● **What the task requires**:
Render every line of the entries below as a JSON list of strings, one string per line, omitting blank lines.

--- BEGIN Provided records ---

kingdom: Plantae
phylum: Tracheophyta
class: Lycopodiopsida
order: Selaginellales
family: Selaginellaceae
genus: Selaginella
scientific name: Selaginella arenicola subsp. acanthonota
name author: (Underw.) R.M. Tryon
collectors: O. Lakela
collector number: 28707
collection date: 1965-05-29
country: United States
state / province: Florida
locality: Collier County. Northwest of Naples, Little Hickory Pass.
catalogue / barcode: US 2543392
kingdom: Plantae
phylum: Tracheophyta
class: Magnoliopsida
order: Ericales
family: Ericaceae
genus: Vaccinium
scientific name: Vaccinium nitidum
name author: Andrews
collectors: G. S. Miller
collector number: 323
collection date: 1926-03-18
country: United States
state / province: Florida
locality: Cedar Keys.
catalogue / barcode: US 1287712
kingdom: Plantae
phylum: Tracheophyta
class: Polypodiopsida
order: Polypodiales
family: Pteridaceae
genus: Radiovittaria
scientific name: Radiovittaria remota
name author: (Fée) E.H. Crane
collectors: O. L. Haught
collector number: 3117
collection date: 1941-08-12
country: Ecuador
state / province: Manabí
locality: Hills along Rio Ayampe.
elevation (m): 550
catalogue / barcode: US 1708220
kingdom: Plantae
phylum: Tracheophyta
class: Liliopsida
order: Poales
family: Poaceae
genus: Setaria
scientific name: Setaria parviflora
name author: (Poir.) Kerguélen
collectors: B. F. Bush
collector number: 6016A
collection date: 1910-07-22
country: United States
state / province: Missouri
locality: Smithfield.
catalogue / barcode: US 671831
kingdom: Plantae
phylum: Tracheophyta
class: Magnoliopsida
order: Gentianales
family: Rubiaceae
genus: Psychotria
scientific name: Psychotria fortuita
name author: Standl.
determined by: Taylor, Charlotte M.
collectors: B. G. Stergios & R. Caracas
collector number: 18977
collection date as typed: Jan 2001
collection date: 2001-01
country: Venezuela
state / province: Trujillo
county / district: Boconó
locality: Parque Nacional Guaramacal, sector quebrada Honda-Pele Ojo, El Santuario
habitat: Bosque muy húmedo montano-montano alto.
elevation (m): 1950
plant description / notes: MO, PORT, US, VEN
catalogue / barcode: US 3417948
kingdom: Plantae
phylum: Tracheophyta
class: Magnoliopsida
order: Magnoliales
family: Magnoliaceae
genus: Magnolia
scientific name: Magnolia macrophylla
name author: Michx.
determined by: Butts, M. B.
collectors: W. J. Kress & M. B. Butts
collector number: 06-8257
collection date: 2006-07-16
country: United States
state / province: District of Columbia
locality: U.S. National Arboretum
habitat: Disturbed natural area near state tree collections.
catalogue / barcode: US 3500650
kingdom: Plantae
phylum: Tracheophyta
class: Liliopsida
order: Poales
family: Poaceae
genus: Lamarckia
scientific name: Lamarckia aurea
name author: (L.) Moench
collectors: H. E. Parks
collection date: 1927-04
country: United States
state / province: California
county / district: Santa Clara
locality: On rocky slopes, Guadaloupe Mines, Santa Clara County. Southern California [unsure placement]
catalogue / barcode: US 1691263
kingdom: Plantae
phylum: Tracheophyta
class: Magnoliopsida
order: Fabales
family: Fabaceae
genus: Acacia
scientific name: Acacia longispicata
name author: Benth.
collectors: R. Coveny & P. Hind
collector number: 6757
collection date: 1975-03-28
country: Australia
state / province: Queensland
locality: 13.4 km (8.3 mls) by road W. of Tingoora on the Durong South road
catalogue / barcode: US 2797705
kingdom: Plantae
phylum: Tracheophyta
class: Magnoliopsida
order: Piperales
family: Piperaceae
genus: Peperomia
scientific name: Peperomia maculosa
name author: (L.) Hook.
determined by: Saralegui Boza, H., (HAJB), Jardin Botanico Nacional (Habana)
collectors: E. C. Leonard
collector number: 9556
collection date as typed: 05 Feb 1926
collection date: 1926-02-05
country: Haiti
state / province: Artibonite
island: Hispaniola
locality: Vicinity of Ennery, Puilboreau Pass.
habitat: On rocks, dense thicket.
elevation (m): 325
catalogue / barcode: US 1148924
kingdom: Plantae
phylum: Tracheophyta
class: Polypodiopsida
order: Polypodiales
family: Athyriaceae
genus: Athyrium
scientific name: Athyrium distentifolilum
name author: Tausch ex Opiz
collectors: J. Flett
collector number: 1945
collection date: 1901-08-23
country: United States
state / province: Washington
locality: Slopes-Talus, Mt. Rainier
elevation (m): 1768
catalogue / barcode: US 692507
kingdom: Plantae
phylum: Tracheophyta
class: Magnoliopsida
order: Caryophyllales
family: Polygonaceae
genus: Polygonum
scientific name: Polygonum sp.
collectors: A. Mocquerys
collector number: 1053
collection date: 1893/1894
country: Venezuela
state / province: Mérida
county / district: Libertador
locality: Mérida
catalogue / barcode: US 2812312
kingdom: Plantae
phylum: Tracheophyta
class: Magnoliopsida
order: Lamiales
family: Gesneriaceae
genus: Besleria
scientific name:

--- END Provided records ---

● **Reply to the exercise**:
[
  "kingdom: Plantae",
  "phylum: Tracheophyta",
  "class: Lycopodiopsida",
  "order: Selaginellales",
  "family: Selaginellaceae",
  "genus: Selaginella",
  "scientific name: Selaginella arenicola subsp. acanthonota",
  "name author: (Underw.) R.M. Tryon",
  "collectors: O. Lakela",
  "collector number: 28707",
  "collection date: 1965-05-29",
  "country: United States",
  "state / province: Florida",
  "locality: Collier County. Northwest of Naples, Little Hickory Pass.",
  "catalogue / barcode: US 2543392",
  "kingdom: Plantae",
  "phylum: Tracheophyta",
  "class: Magnoliopsida",
  "order: Ericales",
  "family: Ericaceae",
  "genus: Vaccinium",
  "scientific name: Vaccinium nitidum",
  "name author: Andrews",
  "collectors: G. S. Miller",
  "collector number: 323",
  "collection date: 1926-03-18",
  "country: United States",
  "state / province: Florida",
  "locality: Cedar Keys.",
  "catalogue / barcode: US 1287712",
  "kingdom: Plantae",
  "phylum: Tracheophyta",
  "class: Polypodiopsida",
  "order: Polypodiales",
  "family: Pteridaceae",
  "genus: Radiovittaria",
  "scientific name: Radiovittaria remota",
  "name author: (Fée) E.H. Crane",
  "collectors: O. L. Haught",
  "collector number: 3117",
  "collection date: 1941-08-12",
  "country: Ecuador",
  "state / province: Manabí",
  "locality: Hills along Rio Ayampe.",
  "elevation (m): 550",
  "catalogue / barcode: US 1708220",
  "kingdom: Plantae",
  "phylum: Tracheophyta",
  "class: Liliopsida",
  "order: Poales",
  "family: Poaceae",
  "genus: Setaria",
  "scientific name: Setaria parviflora",
  "name author: (Poir.) Kerguélen",
  "collectors: B. F. Bush",
  "collector number: 6016A",
  "collection date: 1910-07-22",
  "country: United States",
  "state / province: Missouri",
  "locality: Smithfield.",
  "catalogue / barcode: US 671831",
  "kingdom: Plantae",
  "phylum: Tracheophyta",
  "class: Magnoliopsida",
  "order: Gentianales",
  "family: Rubiaceae",
  "genus: Psychotria",
  "scientific name: Psychotria fortuita",
  "name author: Standl.",
  "determined by: Taylor, Charlotte M.",
  "collectors: B. G. Stergios & R. Caracas",
  "collector number: 18977",
  "collection date as typed: Jan 2001",
  "collection date: 2001-01",
  "country: Venezuela",
  "state / province: Trujillo",
  "county / district: Boconó",
  "locality: Parque Nacional Guaramacal, sector quebrada Honda-Pele Ojo, El Santuario",
  "habitat: Bosque muy húmedo montano-montano alto.",
  "elevation (m): 1950",
  "plant description / notes: MO, PORT, US, VEN",
  "catalogue / barcode: US 3417948",
  "kingdom: Plantae",
  "phylum: Tracheophyta",
  "class: Magnoliopsida",
  "order: Magnoliales",
  "family: Magnoliaceae",
  "genus: Magnolia",
  "scientific name: Magnolia macrophylla",
  "name author: Michx.",
  "determined by: Butts, M. B.",
  "collectors: W. J. Kress & M. B. Butts",
  "collector number: 06-8257",
  "collection date: 2006-07-16",
  "country: United States",
  "state / province: District of Columbia",
  "locality: U.S. National Arboretum",
  "habitat: Disturbed natural area near state tree collections.",
  "catalogue / barcode: US 3500650",
  "kingdom: Plantae",
  "phylum: Tracheophyta",
  "class: Liliopsida",
  "order: Poales",
  "family: Poaceae",
  "genus: Lamarckia",
  "scientific name: Lamarckia aurea",
  "name author: (L.) Moench",
  "collectors: H. E. Parks",
  "collection date: 1927-04",
  "country: United States",
  "state / province: California",
  "county / district: Santa Clara",
  "locality: On rocky slopes, Guadaloupe Mines, Santa Clara County. Southern California [unsure placement]",
  "catalogue / barcode: US 1691263",
  "kingdom: Plantae",
  "phylum: Tracheophyta",
  "class: Magnoliopsida",
  "order: Fabales",
  "family: Fabaceae",
  "genus: Acacia",
  "scientific name: Acacia longispicata",
  "name author: Benth.",
  "collectors: R. Coveny & P. Hind",
  "collector number: 6757",
  "collection date: 1975-03-28",
  "country: Australia",
  "state / province: Queensland",
  "locality: 13.4 km (8.3 mls) by road W. of Tingoora on the Durong South road",
  "catalogue / barcode: US 2797705",
  "kingdom: Plantae",
  "phylum: Tracheophyta",
  "class: Magnoliopsida",
  "order: Piperales",
  "family: Piperaceae",
  "genus: Peperomia",
  "scientific name: Peperomia maculosa",
  "name author: (L.) Hook.",
  "determined by: Saralegui Boza, H., (HAJB), Jardin Botanico Nacional (Habana)",
  "collectors: E. C. Leonard",
  "collector number: 9556",
  "collection date as typed: 05 Feb 1926",
  "collection date: 1926-02-05",
  "country: Haiti",
  "state / province: Artibonite",
  "island: Hispaniola",
  "locality: Vicinity of Ennery, Puilboreau Pass.",
  "habitat: On rocks, dense thicket.",
  "elevation (m): 325",
  "catalogue / barcode: US 1148924",
  "kingdom: Plantae",
  "phylum: Tracheophyta",
  "class: Polypodiopsida",
  "order: Polypodiales",
  "family: Athyriaceae",
  "genus: Athyrium",
  "scientific name: Athyrium distentifolilum",
  "name author: Tausch ex Opiz",
  "collectors: J. Flett",
  "collector number: 1945",
  "collection date: 1901-08-23",
  "country: United States",
  "state / province: Washington",
  "locality: Slopes-Talus, Mt. Rainier",
  "elevation (m): 1768",
  "catalogue / barcode: US 692507",
  "kingdom: Plantae",
  "phylum: Tracheophyta",
  "class: Magnoliopsida",
  "order: Caryophyllales",
  "family: Polygonaceae",
  "genus: Polygonum",
  "scientific name: Polygonum sp.",
  "collectors: A. Mocquerys",
  "collector number: 1053",
  "collection date: 1893/1894",
  "country: Venezuela",
  "state / province: Mérida",
  "county / district: Libertador",
  "locality: Mérida",
  "catalogue / barcode: US 2812312",
  "kingdom: Plantae",
  "phylum: Tracheophyta",
  "class: Magnoliopsida",
  "order: Lamiales",
  "family: Gesneriaceae",
  "genus: Besleria",
  "scientific name:"
]